• **ACTION ITEM**:
Write only the number of lines below in which "bold" occurs.

>>

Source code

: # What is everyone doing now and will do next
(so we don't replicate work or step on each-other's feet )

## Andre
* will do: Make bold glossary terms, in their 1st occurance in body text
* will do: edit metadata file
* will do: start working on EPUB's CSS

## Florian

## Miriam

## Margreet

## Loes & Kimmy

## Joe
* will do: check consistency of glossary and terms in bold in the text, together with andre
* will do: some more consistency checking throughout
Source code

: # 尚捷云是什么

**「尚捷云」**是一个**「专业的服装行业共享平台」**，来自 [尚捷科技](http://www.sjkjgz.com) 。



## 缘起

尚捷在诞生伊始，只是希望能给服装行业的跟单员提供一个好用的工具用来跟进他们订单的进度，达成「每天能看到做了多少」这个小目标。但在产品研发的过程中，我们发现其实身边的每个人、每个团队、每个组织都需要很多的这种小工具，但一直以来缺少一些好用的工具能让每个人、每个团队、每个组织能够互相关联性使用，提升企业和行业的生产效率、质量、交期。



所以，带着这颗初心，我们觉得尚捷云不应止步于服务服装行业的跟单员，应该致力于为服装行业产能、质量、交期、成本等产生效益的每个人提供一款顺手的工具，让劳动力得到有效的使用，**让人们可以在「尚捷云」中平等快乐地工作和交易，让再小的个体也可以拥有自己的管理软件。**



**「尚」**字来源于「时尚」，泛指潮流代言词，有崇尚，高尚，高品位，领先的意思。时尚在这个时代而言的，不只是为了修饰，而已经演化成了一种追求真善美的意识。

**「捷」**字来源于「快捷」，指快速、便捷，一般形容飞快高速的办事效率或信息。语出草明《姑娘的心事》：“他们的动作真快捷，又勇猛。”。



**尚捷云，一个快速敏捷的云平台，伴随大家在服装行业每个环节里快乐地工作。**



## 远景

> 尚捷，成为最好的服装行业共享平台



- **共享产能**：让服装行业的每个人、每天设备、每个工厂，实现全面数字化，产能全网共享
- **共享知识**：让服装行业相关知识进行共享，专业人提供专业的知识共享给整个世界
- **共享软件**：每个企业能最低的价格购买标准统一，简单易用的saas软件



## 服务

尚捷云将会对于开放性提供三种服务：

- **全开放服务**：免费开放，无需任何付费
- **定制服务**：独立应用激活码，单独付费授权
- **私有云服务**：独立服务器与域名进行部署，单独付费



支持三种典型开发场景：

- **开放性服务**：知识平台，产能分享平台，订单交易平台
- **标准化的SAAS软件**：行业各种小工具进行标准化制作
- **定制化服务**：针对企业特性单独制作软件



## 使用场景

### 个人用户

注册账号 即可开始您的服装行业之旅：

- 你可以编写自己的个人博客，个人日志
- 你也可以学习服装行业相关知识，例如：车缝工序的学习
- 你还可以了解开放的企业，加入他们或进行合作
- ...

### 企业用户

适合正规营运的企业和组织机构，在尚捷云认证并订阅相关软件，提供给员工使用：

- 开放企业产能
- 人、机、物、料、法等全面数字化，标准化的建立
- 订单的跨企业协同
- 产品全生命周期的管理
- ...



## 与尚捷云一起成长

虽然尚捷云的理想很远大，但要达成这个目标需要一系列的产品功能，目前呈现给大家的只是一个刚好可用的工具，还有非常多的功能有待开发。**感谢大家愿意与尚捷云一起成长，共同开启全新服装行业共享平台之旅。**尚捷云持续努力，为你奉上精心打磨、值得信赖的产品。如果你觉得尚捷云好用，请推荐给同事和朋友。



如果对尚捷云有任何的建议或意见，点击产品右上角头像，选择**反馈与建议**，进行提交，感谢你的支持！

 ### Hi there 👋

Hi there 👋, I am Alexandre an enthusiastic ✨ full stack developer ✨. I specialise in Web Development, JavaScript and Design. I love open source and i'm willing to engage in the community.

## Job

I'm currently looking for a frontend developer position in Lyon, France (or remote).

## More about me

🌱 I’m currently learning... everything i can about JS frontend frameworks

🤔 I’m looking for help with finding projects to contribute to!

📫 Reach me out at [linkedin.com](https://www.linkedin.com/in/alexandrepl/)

<<

• **RESPONSE TO THIS EXERCISE**:
2